Entonces, tanto David como yo bebíamos mucho: a su muerte me asaltaba un sueño recurrente: Estaba yo en La Veiga cuando David desde otra mesa me decía, José María, me invitas un trago y yo le contestaba compungido que no traía dinero. Y en ese momento me despertaba inquieto. Quiero pensar que ese trago que no pude invitarle nos salvó entonces a ambos de morir jóvenes.
David, además, formaba parte de un grupo heterodoxo en la literatura mexicana, junto a sus amigos Héctor Manjarrez, Jorge Aguilar Mora, Paloma Villegas, Evodio Escalante, Coral Bracho y algunos otros, que proponían una literatura verdaderamente extraña e irreductible a la amplia producción de libros bien portados de la época. Con ellos hizo una revista, con un título muy malo, La mesa llena, de la cual recuerdo que salieron un par de entregas. El título, además, es exactamente opuesto a lo que David haría en años posteriores: invitar a su mesa, ser un buen anfitrión. Y sí, David no se curó de la poesía. La suya, reunida hasta 2011 en La mancha en espejo, suma en dos volúmenes más de mil páginas. Y lo publicado después bien conformaría un tercer volumen de la misma extensión. El propio escritor, consciente del gesto que significaba Incurable, sabía que no podía seguir por esa senda. Incluso en la época recuerdo las discusiones entre los amigos de si David Huerta seguiría escribiendo poesía. Yo era de los que decía que no, y afortunadamente me equivoqué.
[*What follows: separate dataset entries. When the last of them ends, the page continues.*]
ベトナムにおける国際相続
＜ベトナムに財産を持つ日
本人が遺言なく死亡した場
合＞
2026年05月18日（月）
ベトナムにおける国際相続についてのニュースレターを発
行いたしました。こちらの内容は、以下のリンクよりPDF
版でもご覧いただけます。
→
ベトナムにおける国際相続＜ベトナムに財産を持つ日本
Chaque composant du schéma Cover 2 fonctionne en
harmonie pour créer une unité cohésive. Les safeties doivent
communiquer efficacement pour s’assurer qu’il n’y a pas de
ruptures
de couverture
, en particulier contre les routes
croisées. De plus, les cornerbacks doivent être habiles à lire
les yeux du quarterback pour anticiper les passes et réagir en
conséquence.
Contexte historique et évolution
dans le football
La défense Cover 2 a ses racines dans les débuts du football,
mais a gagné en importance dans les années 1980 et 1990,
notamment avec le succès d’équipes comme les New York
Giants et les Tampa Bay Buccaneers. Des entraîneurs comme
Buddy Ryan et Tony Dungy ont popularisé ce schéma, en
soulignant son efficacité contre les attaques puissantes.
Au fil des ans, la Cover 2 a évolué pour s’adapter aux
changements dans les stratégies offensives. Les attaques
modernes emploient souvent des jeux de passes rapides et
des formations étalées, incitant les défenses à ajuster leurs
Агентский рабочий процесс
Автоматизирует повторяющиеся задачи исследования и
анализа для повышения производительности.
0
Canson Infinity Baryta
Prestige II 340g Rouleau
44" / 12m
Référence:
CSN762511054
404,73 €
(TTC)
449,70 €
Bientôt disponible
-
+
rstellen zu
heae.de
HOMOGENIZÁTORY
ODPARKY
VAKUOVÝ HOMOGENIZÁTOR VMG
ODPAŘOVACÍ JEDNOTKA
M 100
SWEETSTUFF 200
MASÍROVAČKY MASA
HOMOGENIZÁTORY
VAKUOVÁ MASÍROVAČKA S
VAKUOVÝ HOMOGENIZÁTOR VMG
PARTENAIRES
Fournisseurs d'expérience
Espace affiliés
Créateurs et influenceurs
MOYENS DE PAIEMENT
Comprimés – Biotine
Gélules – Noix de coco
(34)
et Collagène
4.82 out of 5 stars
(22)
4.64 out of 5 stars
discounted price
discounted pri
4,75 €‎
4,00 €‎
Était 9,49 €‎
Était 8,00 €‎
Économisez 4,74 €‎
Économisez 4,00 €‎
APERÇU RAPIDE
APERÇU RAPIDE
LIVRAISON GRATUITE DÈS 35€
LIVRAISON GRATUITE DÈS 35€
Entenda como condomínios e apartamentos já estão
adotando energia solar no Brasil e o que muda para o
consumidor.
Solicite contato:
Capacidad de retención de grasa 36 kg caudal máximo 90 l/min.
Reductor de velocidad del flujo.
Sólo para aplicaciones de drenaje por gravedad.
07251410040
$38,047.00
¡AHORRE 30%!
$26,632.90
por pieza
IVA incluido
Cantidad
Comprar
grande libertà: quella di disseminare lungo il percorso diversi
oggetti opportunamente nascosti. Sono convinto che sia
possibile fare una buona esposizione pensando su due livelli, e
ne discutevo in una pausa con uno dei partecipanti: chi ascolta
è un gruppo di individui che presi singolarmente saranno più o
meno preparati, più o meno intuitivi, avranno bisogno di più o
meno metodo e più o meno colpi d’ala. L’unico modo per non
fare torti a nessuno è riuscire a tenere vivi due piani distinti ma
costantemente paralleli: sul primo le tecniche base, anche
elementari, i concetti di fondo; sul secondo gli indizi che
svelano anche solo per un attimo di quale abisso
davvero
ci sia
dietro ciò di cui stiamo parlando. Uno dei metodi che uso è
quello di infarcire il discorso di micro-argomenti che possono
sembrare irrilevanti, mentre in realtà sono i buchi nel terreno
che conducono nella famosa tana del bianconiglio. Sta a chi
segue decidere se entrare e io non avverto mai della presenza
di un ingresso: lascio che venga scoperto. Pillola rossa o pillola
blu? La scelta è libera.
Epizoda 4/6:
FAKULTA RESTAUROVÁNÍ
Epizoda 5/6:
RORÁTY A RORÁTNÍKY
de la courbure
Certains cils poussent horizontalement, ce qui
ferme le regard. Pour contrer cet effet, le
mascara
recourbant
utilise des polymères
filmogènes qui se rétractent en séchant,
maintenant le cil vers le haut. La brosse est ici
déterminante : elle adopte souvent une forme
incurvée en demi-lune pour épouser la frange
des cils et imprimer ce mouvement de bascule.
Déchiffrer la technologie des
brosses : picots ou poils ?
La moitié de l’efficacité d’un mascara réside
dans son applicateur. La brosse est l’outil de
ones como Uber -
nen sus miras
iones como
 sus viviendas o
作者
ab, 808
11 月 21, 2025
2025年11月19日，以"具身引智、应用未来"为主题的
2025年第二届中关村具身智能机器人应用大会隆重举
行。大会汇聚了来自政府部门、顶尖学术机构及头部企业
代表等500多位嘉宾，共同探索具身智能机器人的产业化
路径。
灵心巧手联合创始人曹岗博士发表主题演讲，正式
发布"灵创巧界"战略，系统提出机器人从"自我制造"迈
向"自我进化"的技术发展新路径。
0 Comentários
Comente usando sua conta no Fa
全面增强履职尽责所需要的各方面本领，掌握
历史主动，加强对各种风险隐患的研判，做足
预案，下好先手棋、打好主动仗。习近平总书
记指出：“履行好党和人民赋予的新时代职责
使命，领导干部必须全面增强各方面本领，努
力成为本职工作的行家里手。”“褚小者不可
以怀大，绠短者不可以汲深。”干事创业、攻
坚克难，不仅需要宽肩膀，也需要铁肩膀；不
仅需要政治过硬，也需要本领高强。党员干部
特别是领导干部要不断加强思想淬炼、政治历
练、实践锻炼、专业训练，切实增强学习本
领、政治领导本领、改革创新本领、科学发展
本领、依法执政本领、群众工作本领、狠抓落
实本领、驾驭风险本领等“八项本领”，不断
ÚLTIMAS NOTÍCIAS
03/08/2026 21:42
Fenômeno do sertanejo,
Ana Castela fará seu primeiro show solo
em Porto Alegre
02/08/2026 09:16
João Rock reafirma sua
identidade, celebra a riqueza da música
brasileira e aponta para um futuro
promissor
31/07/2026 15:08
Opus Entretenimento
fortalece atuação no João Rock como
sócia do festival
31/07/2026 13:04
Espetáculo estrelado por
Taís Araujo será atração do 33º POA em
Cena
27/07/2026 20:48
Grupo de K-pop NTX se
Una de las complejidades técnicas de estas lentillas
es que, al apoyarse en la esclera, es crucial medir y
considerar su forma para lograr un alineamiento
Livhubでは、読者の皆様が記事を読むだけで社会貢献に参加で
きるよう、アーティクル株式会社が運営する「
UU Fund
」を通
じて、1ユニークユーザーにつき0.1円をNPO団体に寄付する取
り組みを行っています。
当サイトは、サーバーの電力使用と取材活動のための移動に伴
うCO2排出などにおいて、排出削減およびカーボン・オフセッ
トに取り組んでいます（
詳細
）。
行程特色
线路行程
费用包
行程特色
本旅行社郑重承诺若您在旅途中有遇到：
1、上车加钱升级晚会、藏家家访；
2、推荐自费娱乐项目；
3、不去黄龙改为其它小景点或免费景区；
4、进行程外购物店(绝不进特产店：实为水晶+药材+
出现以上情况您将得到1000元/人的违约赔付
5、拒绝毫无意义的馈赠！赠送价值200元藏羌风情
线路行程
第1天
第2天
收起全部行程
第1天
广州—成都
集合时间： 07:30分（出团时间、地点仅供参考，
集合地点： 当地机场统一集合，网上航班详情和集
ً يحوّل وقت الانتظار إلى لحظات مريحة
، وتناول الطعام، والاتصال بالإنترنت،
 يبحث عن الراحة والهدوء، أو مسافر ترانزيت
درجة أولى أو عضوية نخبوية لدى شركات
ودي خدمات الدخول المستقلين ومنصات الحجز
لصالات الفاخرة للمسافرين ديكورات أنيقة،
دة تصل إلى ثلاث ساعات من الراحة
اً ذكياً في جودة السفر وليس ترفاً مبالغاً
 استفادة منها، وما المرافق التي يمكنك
Otro sueño: Solíamos discutir obras y autores con beligerancia, la cosa podía incluso subir de tono, pero nos entusiasmaban la esgrima verbal y la confrontación de estéticas. Alguna vez amigos mutuos nos reprochaban que la sangre no llegara al río y señalaban que terminábamos poniéndonos de acuerdo. En el sueño David me decía con una sonrisa en los labios: es que nos gusta encender fuegos de bengala.
El poeta emprendería un doble proceso en su poesía posterior: por un lado un progresivo trabajo de concisión del verso, que lo llevaría incluso a estudiar los asuntos métricos y prosódicos, a leer a los poetas de los siglos de oro y del virreinato, y a incursionar en el ensayo. Se podría usar la metáfora del río desbordado que fue Incurable y en años sucesivos, al llegar a la planicie fue encontrando su cauce. O, para usar el título de su librito en La Máquina de Escribir, fue encontrando las huellas del civilizado, pero sin perder fuerza y sin enturbiar las aguas, incluso en ocasiones más cristalinas que en su origen. Hacer el recorrido hasta sus poemas últimos excedería el marco de este homenaje y la amabilidad debida a los que me escuchan. Quiero, por eso cerrar, con un señalamiento ciertamente de carácter sentimental: escritores como David nos hacen confiar en la poesía y en la vida.
Texto leído en el homenaje a David Huerta en el Festival de Poetas del Mundo Latino 2023.